High-Level Programming Flow#
This section walks you through RLinf’s top-level programming logic. We avoid low-level details and focus on the highest-level APIs so you can understand the overall control flow and customize your own algorithms or projects.
The running example highlights RLinf’s core capability: hybrid mode with fine-grained pipelining for training VLA models in an embodied-intelligence environment.
YAML Configuration#
Before launching any training script, the most important step is to prepare the configuration file. For example:
Configs for training a VLA agent in embodied tasks live under
examples/embodiment/config.Configs for training an LLM on math reasoning live under
examples/reasoning/config/math.
As a starting point, we recommend getting familiar with the YAML structure of these examples, then iterating toward your custom task. Key options include (but are not limited to):
1. Execution mode and the number of nodes/GPUs to use
cluster:
num_nodes: 1
component_placement:
actor: 0-7
env: 0-3
rollout: 4-7
2. Models, tokenizer and output paths
rollout.model.model_pathactor.tokenizer.tokenizer_modelactor.model.model_pathrunner.logger.log_path
3. Training hyperparameters such as max steps and batch sizes
runner.max_epochsrunner.max_stepsactor.global_batch_sizeactor.micro_batch_size
As a first run, keep the defaults and iterate. For a full parameter reference, see YAML Configuration.
Worker Launch Orchestration#
The following Python snippet is distilled from
examples/embodiment/train_embodied_agent.py and mirrors the pattern used by
all RLinf main entry points:
cluster = Cluster(num_nodes)
component_placement = HybridComponentPlacement(cfg, cluster)
# Create actor worker group
actor_placement = component_placement.get_strategy("actor")
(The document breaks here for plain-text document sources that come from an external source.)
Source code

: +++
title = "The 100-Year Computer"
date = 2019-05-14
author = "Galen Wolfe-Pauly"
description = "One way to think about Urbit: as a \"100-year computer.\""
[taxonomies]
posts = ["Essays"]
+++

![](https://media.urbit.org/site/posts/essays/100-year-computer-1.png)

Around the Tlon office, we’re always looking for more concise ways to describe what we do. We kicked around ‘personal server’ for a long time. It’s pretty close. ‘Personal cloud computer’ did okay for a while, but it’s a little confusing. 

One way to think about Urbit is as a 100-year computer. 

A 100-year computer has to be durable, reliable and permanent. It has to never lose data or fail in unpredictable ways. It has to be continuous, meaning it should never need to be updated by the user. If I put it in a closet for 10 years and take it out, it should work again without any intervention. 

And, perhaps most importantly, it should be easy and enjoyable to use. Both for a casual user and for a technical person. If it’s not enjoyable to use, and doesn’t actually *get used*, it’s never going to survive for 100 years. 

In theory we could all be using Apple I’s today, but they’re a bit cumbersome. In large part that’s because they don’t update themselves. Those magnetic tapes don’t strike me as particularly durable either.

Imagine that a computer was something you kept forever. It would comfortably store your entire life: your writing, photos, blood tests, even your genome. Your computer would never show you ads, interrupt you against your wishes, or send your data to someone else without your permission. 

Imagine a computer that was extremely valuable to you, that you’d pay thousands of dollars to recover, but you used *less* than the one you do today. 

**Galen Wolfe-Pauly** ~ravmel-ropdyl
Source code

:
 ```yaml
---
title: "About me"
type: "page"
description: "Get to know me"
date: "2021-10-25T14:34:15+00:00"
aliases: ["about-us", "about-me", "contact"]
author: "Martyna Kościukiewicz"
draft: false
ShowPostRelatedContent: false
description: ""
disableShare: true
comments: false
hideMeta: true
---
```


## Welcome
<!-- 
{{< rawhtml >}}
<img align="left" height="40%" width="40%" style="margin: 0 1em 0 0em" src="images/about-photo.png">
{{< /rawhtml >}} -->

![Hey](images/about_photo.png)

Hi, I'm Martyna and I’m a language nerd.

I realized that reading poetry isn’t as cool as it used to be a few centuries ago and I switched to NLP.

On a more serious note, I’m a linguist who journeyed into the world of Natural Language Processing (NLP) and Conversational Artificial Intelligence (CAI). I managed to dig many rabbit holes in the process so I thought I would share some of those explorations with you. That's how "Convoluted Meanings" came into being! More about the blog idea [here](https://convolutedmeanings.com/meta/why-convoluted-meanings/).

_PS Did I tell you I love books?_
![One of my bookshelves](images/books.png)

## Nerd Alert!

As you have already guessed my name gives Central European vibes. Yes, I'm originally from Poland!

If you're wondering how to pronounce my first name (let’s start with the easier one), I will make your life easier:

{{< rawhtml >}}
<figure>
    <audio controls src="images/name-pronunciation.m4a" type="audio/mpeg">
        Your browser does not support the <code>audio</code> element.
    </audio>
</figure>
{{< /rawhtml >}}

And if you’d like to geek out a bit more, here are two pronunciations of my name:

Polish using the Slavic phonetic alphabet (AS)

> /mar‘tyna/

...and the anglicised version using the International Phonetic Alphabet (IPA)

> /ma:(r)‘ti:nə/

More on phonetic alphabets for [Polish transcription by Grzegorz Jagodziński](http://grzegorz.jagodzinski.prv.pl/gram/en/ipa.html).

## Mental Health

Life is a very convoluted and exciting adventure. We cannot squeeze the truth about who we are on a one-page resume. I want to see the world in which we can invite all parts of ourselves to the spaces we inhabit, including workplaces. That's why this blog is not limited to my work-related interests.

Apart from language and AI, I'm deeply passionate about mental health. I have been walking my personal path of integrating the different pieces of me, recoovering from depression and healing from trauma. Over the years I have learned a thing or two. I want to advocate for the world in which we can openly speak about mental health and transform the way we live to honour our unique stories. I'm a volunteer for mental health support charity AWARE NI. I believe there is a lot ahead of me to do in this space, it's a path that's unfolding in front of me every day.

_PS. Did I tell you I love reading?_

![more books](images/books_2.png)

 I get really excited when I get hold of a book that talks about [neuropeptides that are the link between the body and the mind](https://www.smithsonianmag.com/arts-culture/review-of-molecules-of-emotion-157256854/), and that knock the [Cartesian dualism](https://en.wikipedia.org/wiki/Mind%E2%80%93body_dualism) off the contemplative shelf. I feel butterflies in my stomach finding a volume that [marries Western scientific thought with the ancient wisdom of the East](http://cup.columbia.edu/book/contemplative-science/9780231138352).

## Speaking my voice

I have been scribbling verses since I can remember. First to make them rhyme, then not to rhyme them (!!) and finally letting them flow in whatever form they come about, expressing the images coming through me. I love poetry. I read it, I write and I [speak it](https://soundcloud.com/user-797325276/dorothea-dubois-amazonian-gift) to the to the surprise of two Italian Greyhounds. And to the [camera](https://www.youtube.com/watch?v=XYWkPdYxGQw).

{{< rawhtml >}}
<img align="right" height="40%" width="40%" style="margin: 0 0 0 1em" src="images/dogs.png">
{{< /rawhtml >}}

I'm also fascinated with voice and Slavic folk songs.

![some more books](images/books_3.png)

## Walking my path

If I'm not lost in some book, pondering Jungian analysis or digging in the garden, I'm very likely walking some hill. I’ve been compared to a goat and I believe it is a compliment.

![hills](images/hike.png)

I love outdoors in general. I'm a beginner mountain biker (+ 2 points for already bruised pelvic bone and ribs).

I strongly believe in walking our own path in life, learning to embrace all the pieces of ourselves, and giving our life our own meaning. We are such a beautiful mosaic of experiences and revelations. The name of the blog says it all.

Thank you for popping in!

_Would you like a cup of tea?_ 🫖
actor_group = EmbodiedFSDPActor.create_group(cfg).launch(
cluster, placement_strategy=actor_placement
)
# Create rollout worker group
rollout_placement = component_placement.get_strategy("rollout")
rollout_group = MultiStepRolloutWorker.create_group(cfg).launch(
cluster, placement_strategy=rollout_placement
)
# Create env worker group
env_placement = component_placement.get_strategy("env")
env_group = EnvWorker.create_group(cfg).launch(
cluster, placement_strategy=env_placement
)
runner = EmbodiedRunner(
cfg=cfg,
actor=actor_group,
rollout=rollout_group,
env=env_group,
)
runner.init_workers()
runner.run()
The entry point performs three major tasks:
Initializes the
Cluster(global resource view) andHybridComponentPlacement(GPU placement for all RL workers) from config.Creates the actor, rollout, and env worker groups and manages them via
WorkerGroup.Builds an
EmbodiedRunnerand starts the main training loop viarunner.run().
Training Loop Overview#
The high-level logic inside runner.run() (from
rlinf/runners/embodied_runner.py) looks like:
for step in range(training_step):
update_rollout_weights()
generate_rollouts()
actor_group.compute_advantages_and_returns()
actor_group.run_training()
It consists of four steps:
Model sync between actor and rollout via
update_rollout_weights():def update_rollout_weights(): rollout_futures = rollout_group.sync_model_from_actor() actor_futures = actor_group.sync_model_to_rollout() actor_futures.wait() rollout_futures.wait()
Fine-grained rollout pipeline in hybrid mode via
generate_rollouts():def generate_rollouts(self): env_futures = env_group.interact() rollout_futures = rollout_group.generate() actor_futures = actor_group.recv_rollout_batch() env_futures.wait() actor_futures.wait() rollout_futures.wait()
Here, the crucial pieces are
env_group.interact()androllout_group.generate(), which connect through two producer–consumer queues to implement fine-grained pipelining for fast rollout. See Hybrid Mode for details.Advantage/return computation with
actor_group.compute_advantages_and_returns()based on the collected rollouts.Policy update with
actor_group.run_training()using rollouts plus the computed advantages and returns.